1波3折
母親抱着試一試的心態,和小姨去廣陽鄉找老虎的家裏人,這時離春節已經很近了。因為母親原來結婚在廣陽鄉,雖然離開了十多年了,很多路還是知道怎麼走的。就是老虎的家不知道怎麼去,母親還是問路人才找到他家。說起那路人跟我母親還是老熟人,看見我母親很熱情的招呼。說;哎呀,這是有十多年沒看見你了。你現在過的怎麼樣哦?你原來在這裏過的好苦哦!你這次來廣陽來做什麼嘛?我母親說;現在肯定比原來好多了,我是來找我家二娃的,聽說老虎那家裏知道一點情況,我來問問他們,看他們說不?那人給我母親指路,母親和小姨才來到老虎家。
母親他們到哪裏時,張芳蘭正背一個背簍要出門干農活,看見我母親來了,他也很驚訝。母親開口她;聽說你們知道我家二娃王慶的下落,你能不能給我說一下嘛?

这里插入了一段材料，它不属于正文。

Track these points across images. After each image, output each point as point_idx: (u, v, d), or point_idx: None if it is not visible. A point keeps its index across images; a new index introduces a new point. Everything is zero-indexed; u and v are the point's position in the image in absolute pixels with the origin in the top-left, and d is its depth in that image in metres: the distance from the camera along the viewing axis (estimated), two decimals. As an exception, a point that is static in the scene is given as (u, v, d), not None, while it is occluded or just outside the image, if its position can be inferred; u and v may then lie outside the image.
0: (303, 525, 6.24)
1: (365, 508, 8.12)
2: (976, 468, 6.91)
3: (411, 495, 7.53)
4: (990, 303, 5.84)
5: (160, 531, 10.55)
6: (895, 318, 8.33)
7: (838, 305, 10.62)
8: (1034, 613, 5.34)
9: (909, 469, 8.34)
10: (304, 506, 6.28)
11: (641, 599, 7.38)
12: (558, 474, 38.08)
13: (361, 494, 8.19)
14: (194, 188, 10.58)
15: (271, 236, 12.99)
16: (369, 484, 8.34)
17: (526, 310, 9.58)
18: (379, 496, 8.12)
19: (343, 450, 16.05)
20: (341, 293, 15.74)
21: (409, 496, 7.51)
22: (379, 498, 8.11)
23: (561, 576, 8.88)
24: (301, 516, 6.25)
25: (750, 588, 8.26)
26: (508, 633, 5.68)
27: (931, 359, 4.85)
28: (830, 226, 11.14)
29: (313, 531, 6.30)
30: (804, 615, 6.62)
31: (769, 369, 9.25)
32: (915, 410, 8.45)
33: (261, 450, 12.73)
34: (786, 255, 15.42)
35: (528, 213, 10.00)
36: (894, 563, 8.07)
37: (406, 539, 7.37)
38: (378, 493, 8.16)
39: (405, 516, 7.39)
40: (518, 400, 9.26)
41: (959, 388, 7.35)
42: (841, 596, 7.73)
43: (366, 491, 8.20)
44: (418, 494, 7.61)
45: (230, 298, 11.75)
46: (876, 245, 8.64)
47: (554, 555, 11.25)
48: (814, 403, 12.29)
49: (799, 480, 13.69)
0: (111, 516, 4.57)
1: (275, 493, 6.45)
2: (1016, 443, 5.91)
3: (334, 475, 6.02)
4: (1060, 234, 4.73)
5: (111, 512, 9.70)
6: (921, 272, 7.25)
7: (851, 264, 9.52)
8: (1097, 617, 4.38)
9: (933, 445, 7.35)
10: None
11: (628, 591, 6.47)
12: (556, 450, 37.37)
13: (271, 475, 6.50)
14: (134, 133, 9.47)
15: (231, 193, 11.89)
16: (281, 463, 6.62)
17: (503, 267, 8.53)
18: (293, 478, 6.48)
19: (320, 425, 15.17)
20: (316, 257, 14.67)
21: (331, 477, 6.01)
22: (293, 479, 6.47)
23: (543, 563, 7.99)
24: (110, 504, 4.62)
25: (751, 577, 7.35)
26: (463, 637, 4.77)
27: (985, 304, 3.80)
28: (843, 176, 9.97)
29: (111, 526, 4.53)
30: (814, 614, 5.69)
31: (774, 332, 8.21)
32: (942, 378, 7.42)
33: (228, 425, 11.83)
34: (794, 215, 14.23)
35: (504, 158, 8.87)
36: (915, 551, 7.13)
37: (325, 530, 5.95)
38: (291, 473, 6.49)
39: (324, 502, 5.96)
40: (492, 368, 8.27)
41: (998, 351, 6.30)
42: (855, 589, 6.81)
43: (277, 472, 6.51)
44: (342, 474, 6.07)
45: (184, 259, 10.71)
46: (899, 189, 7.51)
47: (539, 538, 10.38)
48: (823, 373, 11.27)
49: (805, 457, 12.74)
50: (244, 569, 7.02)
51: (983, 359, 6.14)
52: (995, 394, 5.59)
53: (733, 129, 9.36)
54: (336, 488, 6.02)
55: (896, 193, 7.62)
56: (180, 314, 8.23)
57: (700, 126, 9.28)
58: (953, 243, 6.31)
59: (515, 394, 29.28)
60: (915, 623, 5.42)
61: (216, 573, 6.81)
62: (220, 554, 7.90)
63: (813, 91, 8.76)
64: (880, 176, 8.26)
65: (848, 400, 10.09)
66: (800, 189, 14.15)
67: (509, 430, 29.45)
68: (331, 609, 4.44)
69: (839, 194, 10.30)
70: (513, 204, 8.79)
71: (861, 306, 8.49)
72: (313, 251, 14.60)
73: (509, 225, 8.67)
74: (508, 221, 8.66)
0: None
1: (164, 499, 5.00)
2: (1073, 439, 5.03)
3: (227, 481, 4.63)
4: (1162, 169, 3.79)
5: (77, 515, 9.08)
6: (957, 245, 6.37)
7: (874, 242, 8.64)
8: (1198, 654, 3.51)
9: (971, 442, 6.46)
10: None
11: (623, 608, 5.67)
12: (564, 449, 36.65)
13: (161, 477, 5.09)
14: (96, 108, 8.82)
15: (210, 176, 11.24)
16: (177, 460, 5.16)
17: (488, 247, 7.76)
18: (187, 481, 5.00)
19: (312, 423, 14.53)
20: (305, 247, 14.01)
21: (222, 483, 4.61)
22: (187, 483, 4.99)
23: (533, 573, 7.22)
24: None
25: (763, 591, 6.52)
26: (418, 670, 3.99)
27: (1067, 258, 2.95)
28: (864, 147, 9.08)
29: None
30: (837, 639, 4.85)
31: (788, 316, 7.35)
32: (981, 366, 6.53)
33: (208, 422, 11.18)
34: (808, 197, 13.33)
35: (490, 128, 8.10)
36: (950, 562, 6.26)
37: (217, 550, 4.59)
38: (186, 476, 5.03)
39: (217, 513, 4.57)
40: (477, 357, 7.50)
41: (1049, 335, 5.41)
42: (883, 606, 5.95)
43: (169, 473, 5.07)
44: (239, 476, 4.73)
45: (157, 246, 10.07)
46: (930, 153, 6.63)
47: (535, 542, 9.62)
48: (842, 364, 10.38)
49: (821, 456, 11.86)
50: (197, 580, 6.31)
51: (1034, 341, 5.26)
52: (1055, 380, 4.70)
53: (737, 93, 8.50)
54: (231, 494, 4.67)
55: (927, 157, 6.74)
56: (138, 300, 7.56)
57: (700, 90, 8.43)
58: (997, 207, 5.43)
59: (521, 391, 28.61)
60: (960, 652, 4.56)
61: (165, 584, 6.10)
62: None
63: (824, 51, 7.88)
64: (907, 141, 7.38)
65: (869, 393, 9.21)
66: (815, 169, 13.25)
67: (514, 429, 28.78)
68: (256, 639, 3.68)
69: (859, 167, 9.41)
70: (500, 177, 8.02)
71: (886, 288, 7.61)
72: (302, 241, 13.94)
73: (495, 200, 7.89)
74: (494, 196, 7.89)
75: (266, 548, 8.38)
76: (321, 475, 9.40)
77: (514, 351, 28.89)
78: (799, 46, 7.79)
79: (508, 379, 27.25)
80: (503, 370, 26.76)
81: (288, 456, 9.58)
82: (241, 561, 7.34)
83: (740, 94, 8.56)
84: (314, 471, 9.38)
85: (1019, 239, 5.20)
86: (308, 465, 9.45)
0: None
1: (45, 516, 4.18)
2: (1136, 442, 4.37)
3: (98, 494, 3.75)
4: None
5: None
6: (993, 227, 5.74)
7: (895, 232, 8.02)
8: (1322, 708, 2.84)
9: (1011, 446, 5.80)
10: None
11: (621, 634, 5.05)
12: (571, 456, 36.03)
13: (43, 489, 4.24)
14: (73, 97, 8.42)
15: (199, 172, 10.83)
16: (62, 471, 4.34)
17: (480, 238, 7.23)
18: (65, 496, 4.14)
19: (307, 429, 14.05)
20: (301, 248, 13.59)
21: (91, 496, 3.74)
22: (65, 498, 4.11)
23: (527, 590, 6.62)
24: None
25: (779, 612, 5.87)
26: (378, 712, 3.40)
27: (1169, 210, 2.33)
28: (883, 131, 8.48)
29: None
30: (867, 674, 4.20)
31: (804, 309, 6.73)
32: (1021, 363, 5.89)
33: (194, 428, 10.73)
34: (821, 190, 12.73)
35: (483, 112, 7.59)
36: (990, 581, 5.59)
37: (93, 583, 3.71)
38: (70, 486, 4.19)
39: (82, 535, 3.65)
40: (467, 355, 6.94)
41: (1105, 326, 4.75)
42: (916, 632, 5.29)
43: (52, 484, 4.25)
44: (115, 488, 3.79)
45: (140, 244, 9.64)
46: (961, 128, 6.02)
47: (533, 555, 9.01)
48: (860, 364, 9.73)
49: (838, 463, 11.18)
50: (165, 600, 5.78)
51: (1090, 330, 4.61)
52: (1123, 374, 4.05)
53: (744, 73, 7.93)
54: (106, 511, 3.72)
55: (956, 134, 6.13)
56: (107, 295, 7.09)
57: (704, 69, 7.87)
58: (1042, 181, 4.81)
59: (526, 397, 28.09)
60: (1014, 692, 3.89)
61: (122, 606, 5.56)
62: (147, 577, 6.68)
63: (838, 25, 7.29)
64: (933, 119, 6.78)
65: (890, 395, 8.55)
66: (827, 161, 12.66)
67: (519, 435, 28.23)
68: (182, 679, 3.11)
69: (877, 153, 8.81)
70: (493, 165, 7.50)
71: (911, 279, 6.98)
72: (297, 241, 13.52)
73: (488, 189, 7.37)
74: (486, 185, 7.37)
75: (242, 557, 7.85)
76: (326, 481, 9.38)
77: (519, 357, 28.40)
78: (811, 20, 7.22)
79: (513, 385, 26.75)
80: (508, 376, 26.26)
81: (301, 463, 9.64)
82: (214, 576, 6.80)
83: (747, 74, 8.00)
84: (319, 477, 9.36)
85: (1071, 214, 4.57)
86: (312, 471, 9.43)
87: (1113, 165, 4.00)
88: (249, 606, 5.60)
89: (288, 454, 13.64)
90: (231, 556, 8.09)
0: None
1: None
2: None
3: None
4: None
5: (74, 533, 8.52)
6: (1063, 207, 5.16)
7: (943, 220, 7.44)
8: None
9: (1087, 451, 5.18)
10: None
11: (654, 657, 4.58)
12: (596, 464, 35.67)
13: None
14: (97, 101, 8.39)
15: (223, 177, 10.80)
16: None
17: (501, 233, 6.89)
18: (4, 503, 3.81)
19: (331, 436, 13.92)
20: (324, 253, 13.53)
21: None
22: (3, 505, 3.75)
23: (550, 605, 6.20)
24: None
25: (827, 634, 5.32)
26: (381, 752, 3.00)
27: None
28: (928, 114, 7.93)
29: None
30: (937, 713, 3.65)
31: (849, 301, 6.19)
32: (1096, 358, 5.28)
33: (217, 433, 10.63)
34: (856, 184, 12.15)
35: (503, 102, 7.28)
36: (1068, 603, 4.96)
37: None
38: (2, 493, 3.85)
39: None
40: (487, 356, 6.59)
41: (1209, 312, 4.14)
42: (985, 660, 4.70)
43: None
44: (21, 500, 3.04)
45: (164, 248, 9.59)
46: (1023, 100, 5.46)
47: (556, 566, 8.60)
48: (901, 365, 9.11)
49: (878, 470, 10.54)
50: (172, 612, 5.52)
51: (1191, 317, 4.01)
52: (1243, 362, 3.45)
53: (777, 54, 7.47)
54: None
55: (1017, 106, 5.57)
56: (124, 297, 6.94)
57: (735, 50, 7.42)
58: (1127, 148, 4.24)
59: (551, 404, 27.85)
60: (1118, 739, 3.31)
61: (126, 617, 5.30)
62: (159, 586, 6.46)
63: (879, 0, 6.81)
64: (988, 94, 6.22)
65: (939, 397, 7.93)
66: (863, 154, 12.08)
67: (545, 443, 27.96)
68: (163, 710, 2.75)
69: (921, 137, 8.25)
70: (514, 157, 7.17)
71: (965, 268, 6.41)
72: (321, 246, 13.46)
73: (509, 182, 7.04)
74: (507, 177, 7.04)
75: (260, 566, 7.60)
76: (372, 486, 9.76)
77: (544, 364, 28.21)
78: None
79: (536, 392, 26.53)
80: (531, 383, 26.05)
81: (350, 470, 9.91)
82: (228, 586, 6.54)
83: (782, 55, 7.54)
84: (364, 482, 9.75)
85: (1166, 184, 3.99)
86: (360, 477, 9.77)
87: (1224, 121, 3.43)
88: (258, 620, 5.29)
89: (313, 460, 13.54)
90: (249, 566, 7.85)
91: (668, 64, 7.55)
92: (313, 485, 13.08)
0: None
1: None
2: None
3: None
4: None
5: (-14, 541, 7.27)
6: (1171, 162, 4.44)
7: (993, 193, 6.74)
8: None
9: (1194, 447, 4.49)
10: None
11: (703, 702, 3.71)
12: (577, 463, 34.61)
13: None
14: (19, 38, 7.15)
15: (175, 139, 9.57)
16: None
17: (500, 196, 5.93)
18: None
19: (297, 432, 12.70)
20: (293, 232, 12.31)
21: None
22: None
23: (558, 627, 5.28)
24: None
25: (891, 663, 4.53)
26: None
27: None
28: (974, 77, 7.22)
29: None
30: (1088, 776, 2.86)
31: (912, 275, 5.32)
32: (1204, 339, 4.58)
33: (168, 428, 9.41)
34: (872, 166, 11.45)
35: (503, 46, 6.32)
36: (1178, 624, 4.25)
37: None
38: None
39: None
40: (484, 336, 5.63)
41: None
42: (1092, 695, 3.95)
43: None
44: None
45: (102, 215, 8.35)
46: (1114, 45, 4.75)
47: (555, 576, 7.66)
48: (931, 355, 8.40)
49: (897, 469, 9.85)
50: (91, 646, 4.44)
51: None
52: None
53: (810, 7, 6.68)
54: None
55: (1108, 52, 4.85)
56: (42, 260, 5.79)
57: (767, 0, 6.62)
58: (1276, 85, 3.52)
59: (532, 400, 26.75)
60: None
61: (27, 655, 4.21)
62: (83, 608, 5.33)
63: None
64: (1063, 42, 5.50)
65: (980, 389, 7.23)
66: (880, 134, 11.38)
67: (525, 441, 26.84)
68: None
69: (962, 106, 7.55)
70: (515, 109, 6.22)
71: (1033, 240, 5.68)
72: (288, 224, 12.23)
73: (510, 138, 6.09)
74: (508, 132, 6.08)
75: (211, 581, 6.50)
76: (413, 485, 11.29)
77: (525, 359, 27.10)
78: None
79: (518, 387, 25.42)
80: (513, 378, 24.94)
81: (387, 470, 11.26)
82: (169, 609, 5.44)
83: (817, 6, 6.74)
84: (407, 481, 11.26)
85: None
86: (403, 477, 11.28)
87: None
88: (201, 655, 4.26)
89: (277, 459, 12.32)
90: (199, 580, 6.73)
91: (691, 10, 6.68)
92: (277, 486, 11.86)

開始她一直否認她知道內情。母親就給他說起當初她剛嫁到廣陽鄉時,做生產隊農活還給她分到一組的。都是老相識了你知道點來龍去脈你給我講一下嘛。現在孩子都是多歲了,算起來至少在讀高中了。我們不把孩子要回來,我只想看一眼孩子現在長什麼樣子了。
母親好話說盡,就差點給她跪下了。她才勉強開口,說;我是看過你家二娃長大后的樣子,是在我女婿家。他過的很好。聽說那家很有錢。孩子的相貌和你很像。具體情況我真不知道,我家女婿徐二娃,他知道最清楚,你去問他吧。
母親說,你女婿我不認識呢!怎麼能聯繫到他呢?
這時從他家屋裏,走出來一對中年夫婦。是張芳蘭的兒子和兒媳說,我有!有!我給你!
母親當時非常激動,一個勁說;謝謝,太感謝謝你們了。
拿到關鍵人物的電話號碼,似乎這事情看見了曙光。當天母親回來心情很開心,特別是看見拿回來的電話號碼格外激動。原來東奔西走的亂找一通全白忙活了。晚上母親很忐忑的心情撥通了徐二娃的電話。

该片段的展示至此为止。